Ahora los medios se encargan de realizar un registro público de todas las mujeres asesinadas por la llamada violencia de género. Como saben de sobra, en España llevamos más de 60 en lo que va de año. Y las denuncias por malos tratos suelen rondar las 100.000 anuales. Uno piensa, los ves por la calle, paseando aparentemente tan felices, y luego resulta que al llegar a casa y cerrar la puerta la convivencia se convierte en un infierno. Ese espacio privado, lo que llamamos el dulce hogar familiar, el ámbito de la intimidad y del amor, es también el escenario de las tragedias más espantosas y calladas, y de los tormentos, violaciones y terrores más prolongados e impunes.

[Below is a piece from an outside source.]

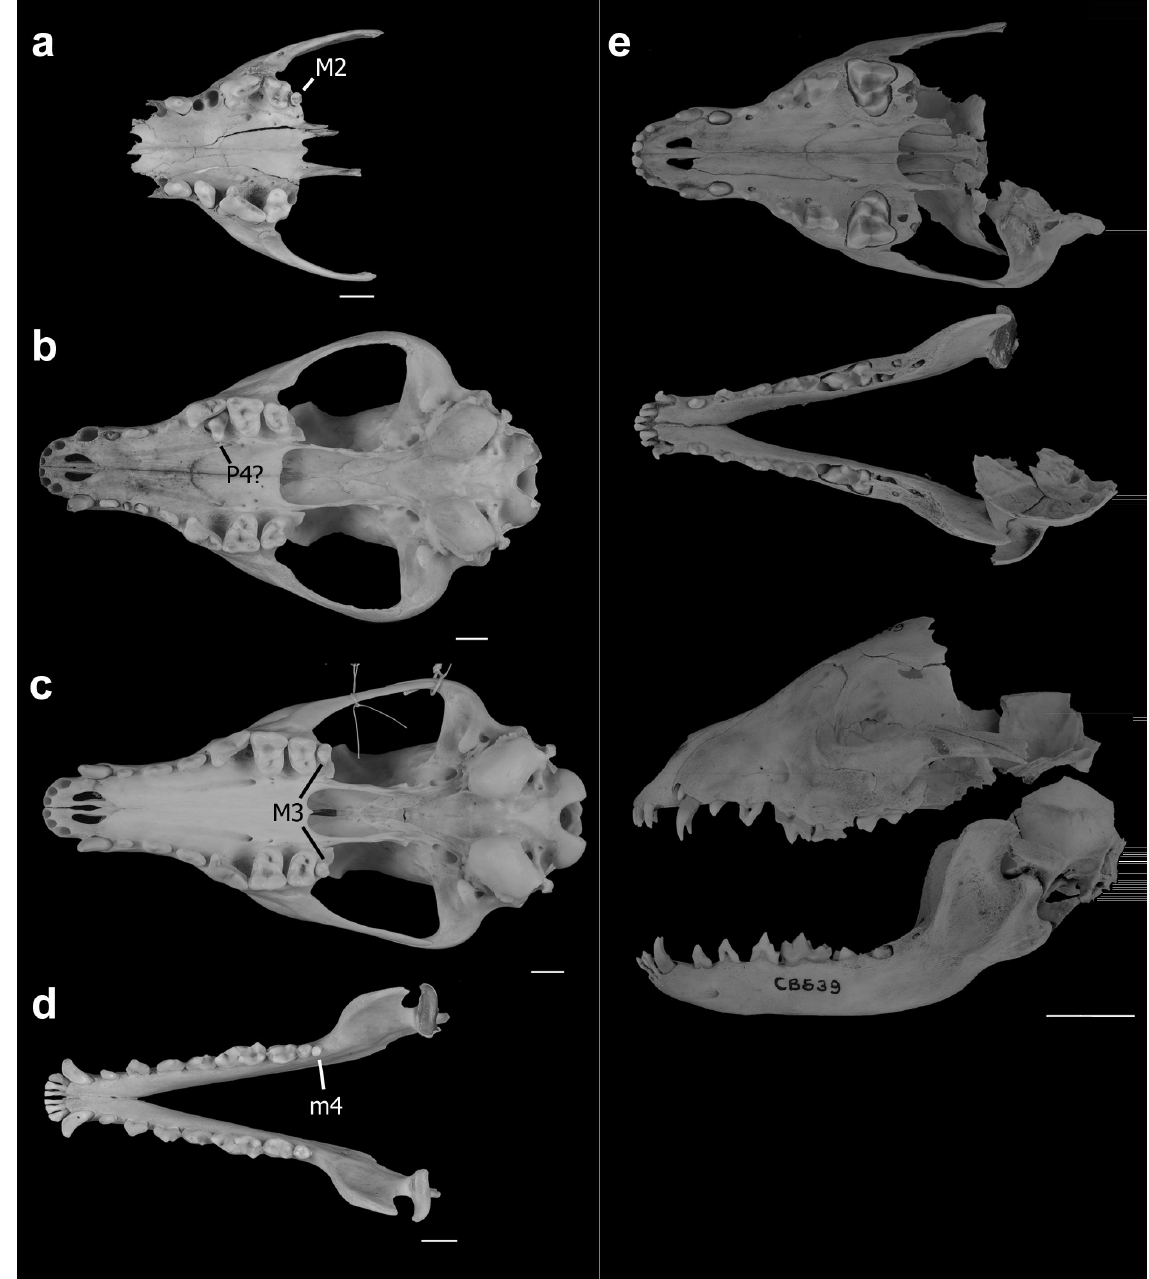
Figure 2. Canidae dentitions. a) Ventral view of a partial skull of Speothos venaticus (MN75089) with two upper molars instead of one; b) Ventral view of a Cerdocyon thous skull (MN79593) with an extra premolar positioned lingually to left carnassial; c) Ventral view of a C. thous skull (MN71092) with three upper molars instead of two; d) Mandible of C. thous (MN79393) in occlusal view with four lower molars on the right side and three on the left side; e) Occlusal (top) and lateral (bottom) views of a juvenile C. thous exemplar (MN81779) showing small pits positioned lingually to incisors, canines and premolars, through where permanent teeth would have erupted and replaced the deciduous ones. Note that P1 and P2, P3, P4 have unsynchronized eruptions, and dP3 and dP4 resemble a carnassial and a molar, respectively. Abbreviation “P” means premolars and “M” molars. Scale bar =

Conocemos el número de las denuncias (de las que después, por indefensión, por miedo o por falta de recursos, son retiradas casi la mitad). Pero no podemos conocer el número de los malos tratos que no salen a la luz. La verdadera magnitud de ese iceberg de silencio. Me pregunto, si por casualidad me leyera alguno de esos maltratadores sibilinos a los que nadie descubre, ¿qué le diría desde aquí? Y en fin, no le insultaría, ¿para qué? Solo le diría que intentara mirar dentro de sí. Y que pensara en darse a sí mismo la oportunidad de dejar de ser un miserable, si aún puede hacerlo.